_COSA FARE_:
Ricopia fedelmente tutte le righe qui sotto, senza cambiare nulla.

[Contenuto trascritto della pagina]
○ ○ ○ ○ ○ ○ ○
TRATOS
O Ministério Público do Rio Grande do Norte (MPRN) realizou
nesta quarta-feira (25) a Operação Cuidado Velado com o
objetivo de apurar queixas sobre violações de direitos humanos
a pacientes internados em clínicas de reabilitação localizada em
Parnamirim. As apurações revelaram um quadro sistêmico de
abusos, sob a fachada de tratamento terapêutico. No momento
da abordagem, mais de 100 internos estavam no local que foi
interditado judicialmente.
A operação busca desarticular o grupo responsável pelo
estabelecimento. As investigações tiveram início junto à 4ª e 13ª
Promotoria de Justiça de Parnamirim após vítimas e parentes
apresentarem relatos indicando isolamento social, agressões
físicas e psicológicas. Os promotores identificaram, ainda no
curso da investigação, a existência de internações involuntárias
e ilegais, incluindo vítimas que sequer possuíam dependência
○ ○ ○ ○ ○ ○ ○
_SOLUZIONE_:
TRATOS
O Ministério Público do Rio Grande do Norte (MPRN) realizou
nesta quarta-feira (25) a Operação Cuidado Velado com o
objetivo de apurar queixas sobre violações de direitos humanos
a pacientes internados em clínicas de reabilitação localizada em
Parnamirim. As apurações revelaram um quadro sistêmico de
abusos, sob a fachada de tratamento terapêutico. No momento
da abordagem, mais de 100 internos estavam no local que foi
interditado judicialmente.
A operação busca desarticular o grupo responsável pelo
estabelecimento. As investigações tiveram início junto à 4ª e 13ª
Promotoria de Justiça de Parnamirim após vítimas e parentes
apresentarem relatos indicando isolamento social, agressões
físicas e psicológicas. Os promotores identificaram, ainda no
curso da investigação, a existência de internações involuntárias
e ilegais, incluindo vítimas que sequer possuíam dependência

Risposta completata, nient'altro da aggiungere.